_DIRECTIONS_
Those lines of the data that hold the word "here" are to be copied out.

Entries taken from a collection:
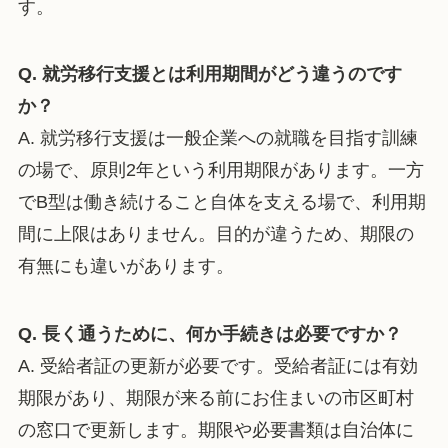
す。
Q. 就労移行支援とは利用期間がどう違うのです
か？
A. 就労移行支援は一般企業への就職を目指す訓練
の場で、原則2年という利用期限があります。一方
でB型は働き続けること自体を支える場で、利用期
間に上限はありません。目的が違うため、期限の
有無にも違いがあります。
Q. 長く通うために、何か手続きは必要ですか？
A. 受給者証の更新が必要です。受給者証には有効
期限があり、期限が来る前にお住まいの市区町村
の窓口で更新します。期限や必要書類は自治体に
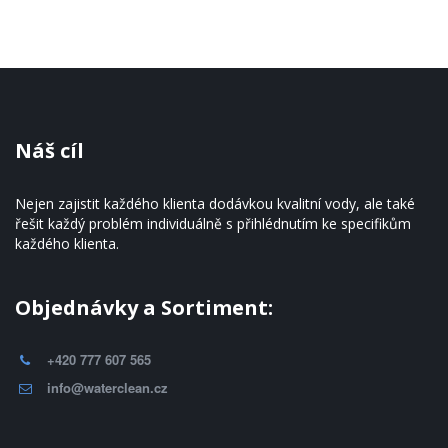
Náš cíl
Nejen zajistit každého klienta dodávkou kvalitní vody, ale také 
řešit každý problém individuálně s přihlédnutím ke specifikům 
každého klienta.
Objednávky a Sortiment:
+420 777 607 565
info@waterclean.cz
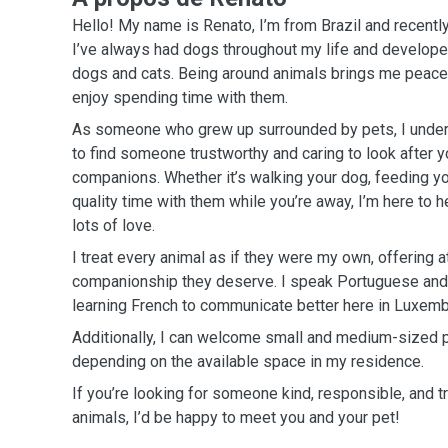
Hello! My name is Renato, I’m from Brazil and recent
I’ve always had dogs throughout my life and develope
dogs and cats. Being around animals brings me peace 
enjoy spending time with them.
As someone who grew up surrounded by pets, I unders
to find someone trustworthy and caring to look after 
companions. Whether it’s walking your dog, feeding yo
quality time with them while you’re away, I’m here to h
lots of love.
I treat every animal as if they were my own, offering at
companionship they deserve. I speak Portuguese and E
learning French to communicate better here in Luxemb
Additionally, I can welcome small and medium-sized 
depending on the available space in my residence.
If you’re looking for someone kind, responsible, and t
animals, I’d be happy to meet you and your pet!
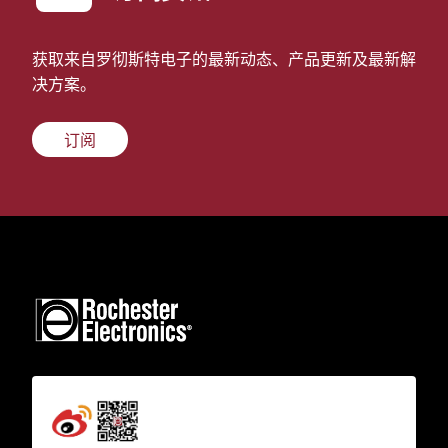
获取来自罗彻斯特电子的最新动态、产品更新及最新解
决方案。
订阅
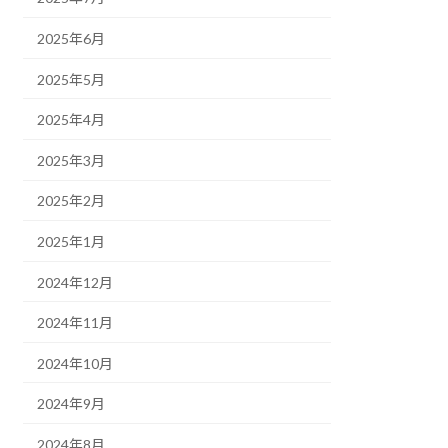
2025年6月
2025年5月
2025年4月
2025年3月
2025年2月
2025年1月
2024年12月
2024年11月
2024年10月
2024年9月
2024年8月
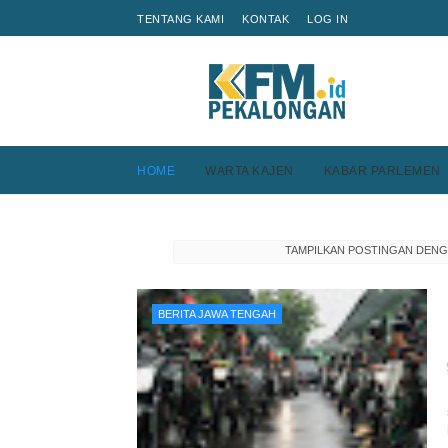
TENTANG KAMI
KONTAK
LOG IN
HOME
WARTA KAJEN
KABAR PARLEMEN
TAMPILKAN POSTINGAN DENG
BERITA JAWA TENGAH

_RESULT_
quality time with them while you’re away, I’m here to h
learning French to communicate better here in Luxemb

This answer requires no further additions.